In der Einleitung beschreibt Knedlik zunächst kenntnisreich den historischen Kontext des literarischen Werks von Müntzer. Er erläutert die komplizierte administrative und politische Stellung Ambergs und seiner lutherischen Bürgerschaft gegenüber einer meist calvinistischen Landesherrschaft. Dies ist der spannungsreiche Hintergrund, vor dem der bekenntnismäßig gefestigte und dezidiert lutherische Charakter der Texte erst verständlich wird. Anschließend daran stellt Knedlik die Biographie Müntzers vor. Er zeichnet das ziemlich unspektakuläre Bild eines gewöhnlichen bürgerlichen Honoratioren. Es folgt eine literaturwissenschaftliche Analyse der Texte, zu deren Eigenheiten ein "kunstvoll-spielerisches Gewand" geradezu barocker Art gehört (42). Dies spiegelt sich vor allem in den zahlreichen lateinischen und deutschen Chronogrammen wider. Daneben hatte Müntzer eine Vorliebe für das Akrostichon. Die Einleitung schließt ein Bildteil mit hochwertigen Abbildungen von Müntzers handschriftlichen Texten ab. So wird das Schriftbild Müntzers erkennbar.

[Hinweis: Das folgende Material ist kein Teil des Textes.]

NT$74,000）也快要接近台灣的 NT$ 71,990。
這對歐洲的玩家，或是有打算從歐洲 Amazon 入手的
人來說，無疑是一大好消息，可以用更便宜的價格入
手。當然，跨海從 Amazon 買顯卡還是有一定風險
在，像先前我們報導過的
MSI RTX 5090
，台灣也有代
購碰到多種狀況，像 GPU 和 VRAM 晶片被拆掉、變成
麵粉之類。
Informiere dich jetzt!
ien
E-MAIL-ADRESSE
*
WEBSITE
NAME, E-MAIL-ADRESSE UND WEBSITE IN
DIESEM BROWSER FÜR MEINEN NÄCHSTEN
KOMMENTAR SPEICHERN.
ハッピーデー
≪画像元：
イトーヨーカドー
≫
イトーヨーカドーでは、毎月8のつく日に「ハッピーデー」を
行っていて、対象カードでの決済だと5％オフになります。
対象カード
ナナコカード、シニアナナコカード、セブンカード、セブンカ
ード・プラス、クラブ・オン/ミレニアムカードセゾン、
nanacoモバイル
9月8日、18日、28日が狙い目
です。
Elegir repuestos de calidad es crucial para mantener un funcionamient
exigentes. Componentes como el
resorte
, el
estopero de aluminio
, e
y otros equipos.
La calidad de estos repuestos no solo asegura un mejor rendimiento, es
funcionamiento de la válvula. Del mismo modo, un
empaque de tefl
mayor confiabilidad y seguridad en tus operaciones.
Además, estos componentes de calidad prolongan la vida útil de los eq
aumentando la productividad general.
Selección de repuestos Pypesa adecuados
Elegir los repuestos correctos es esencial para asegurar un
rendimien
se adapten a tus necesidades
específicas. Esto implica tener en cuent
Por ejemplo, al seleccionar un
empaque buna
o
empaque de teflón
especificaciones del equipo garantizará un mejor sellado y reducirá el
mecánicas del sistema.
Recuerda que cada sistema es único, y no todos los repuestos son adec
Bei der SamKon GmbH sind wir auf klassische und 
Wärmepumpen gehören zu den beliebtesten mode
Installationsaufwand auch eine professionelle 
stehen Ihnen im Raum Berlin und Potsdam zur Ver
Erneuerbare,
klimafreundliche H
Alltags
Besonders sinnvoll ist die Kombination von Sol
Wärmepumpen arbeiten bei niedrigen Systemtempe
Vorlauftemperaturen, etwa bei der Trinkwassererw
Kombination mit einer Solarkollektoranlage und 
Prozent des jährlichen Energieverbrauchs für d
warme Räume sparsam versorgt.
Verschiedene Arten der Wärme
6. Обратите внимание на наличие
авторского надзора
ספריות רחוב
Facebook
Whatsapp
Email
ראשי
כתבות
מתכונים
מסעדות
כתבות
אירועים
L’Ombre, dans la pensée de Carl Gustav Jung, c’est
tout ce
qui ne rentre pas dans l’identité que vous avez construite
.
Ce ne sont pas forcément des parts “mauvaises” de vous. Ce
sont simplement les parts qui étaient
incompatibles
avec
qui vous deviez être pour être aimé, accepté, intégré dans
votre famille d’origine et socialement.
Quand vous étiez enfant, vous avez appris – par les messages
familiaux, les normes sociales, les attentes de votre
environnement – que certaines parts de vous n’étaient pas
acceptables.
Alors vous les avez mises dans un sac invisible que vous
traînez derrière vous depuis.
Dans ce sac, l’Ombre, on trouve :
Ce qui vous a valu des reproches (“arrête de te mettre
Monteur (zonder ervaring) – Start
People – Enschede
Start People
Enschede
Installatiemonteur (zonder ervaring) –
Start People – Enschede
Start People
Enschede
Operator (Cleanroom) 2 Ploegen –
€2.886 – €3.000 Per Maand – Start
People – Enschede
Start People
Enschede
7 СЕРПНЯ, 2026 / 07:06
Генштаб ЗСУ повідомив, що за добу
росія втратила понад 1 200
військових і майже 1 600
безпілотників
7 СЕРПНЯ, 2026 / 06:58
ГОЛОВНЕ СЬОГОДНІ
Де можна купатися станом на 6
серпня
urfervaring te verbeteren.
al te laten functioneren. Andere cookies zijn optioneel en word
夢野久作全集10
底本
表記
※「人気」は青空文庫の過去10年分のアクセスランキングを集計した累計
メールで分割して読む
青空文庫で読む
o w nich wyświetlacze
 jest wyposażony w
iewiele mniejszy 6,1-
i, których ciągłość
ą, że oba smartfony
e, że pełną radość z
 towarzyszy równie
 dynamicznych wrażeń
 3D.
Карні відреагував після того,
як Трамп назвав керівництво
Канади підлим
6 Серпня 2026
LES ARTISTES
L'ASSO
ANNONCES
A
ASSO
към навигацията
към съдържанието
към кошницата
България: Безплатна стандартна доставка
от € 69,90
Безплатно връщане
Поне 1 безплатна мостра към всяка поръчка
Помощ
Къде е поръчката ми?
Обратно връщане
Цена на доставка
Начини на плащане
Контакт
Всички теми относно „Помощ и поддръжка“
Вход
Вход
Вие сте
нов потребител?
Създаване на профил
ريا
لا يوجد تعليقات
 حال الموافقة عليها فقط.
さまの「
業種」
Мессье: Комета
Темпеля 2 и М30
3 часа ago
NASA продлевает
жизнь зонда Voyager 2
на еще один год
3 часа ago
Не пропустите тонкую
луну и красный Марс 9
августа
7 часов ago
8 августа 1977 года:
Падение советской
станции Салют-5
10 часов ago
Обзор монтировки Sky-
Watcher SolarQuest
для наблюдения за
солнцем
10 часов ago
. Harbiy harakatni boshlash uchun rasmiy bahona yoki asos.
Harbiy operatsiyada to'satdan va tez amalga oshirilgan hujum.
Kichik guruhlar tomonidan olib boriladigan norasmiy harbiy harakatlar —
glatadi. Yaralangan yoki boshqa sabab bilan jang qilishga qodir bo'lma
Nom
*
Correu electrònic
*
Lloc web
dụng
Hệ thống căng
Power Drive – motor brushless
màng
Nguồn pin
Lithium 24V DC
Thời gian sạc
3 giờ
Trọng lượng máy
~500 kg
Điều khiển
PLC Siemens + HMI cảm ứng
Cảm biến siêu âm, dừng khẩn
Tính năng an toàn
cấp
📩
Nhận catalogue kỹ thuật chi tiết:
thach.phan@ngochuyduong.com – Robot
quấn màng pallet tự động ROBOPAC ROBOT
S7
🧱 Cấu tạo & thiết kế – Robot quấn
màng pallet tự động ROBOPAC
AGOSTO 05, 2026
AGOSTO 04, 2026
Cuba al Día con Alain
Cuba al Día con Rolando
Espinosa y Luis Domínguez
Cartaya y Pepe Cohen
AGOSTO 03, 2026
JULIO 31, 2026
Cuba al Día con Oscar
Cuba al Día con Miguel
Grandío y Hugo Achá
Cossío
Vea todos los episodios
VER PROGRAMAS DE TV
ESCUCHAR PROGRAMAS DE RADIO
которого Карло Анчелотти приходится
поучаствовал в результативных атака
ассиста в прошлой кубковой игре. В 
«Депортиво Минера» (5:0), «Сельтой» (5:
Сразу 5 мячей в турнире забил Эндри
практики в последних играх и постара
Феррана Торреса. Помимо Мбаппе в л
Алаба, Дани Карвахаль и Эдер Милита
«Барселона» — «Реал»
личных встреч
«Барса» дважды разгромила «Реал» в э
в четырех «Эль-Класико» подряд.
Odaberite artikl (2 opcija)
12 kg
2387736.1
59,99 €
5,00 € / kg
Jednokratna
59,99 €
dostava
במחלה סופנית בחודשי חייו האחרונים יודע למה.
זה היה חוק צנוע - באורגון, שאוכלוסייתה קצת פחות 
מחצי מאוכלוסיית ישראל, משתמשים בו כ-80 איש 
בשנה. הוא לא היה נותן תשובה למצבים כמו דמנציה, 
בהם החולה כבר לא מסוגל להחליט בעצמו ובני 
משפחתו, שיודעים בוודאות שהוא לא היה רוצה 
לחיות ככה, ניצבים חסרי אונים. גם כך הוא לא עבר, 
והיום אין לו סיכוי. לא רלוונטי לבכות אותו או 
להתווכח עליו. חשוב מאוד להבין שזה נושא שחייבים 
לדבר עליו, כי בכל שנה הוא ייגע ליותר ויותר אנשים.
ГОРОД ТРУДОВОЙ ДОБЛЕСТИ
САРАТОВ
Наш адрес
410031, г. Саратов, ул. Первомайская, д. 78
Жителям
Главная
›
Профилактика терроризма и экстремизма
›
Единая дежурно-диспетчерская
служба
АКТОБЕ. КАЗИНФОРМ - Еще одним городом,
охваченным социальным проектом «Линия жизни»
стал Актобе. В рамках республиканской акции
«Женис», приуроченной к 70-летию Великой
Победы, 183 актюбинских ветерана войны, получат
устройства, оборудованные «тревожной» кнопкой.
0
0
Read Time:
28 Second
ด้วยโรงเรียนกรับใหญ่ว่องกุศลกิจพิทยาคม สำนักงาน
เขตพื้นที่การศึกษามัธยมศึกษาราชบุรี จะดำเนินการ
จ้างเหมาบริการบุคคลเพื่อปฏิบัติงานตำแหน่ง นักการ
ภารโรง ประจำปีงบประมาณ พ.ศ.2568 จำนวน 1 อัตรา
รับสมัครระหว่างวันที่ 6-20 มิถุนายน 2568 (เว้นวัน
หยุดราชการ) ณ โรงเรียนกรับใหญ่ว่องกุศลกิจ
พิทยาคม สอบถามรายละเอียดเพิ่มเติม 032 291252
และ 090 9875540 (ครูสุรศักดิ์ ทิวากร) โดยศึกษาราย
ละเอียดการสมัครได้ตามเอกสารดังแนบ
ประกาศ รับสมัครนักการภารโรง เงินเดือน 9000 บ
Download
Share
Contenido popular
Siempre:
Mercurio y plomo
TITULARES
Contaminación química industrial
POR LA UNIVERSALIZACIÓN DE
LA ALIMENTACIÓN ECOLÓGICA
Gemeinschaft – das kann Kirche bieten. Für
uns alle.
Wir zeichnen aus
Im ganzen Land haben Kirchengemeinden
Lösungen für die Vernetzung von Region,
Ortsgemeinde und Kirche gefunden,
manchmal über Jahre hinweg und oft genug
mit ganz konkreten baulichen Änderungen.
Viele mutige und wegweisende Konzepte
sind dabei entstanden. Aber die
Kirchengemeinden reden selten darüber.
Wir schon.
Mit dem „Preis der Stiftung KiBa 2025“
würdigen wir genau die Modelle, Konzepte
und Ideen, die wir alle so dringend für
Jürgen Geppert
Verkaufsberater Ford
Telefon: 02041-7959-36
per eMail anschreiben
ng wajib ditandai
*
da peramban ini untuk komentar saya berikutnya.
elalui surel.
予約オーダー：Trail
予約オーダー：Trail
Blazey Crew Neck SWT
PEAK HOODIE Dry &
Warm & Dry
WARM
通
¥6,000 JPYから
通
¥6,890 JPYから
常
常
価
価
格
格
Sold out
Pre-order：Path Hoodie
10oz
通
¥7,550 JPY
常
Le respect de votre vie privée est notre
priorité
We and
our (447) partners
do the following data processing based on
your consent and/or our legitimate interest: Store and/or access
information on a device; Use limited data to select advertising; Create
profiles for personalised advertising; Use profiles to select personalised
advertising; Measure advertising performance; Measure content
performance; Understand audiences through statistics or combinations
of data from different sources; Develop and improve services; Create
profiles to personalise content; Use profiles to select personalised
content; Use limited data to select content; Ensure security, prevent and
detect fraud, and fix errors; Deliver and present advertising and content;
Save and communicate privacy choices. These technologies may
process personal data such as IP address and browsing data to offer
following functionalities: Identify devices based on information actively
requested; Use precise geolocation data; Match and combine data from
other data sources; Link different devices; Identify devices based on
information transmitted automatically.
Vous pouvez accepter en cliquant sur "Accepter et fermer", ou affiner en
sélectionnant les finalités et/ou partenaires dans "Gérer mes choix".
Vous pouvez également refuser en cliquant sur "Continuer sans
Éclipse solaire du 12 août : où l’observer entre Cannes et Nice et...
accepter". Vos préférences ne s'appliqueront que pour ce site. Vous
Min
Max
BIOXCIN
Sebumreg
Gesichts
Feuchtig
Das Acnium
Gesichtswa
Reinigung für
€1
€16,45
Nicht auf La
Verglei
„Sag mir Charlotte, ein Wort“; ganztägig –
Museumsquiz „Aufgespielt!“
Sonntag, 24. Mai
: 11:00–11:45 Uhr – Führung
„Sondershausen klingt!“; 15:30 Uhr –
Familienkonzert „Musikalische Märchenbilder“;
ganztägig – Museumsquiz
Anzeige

Bei der Edition der Texte hat sich Knedlik "entsprechend den neueren Konventionen in der germanistischen Mediävistik und Frühneuzeitforschung" (63) für einen diplomatischen Abdruck entschieden. Um die Texte auch für sprachwissenschaftliche Untersuchungen auswertbar zu machen, wurden Zeichensetzung und Orthografie einschließlich Groß- und Kleinschreibung sowie Getrennt- und Zusammenschreibung mit allen willkürlichen Variationen grundsätzlich beibehalten. Lediglich die Abbreviaturen wurden aufgelöst.

Die Edition zeichnet eine große Sorgfalt aus. Dabei ist indes darauf aufmerksam zu machen, dass die Edition die Texte nicht in ihrem administrativen Entstehungszusammenhang zeigt. Lediglich an einer Stelle (194, Anm. 578) verweist Knedlik auf den konkreten Kontext eines Sinnspruches. Eine nicht nur sprach-, sondern auch kulturwissenschaftliche Analyse wird deshalb auf die Originalbände zurückgreifen müssen. Zahlreiche Anknüpfungspunkte dafür und für eine politik- sowie eine religionsgeschichtliche Analyse sind jedenfalls vorhanden - so wenn Christus von Müntzer als Bürgermeister (114 und 139, in den Amtsrechnungen der zweiten Halbjahre 1583 und 1585) und als Rechner im Sinne eines Stadtkämmerers (115, in der Amtsrechnung des zweiten Halbjahres 1583) bezeichnet wird. Die Edition darf gerade deshalb als wichtiger Beitrag zur Konfessionsgeschichte des süddeutschen Raumes betrachtet werden.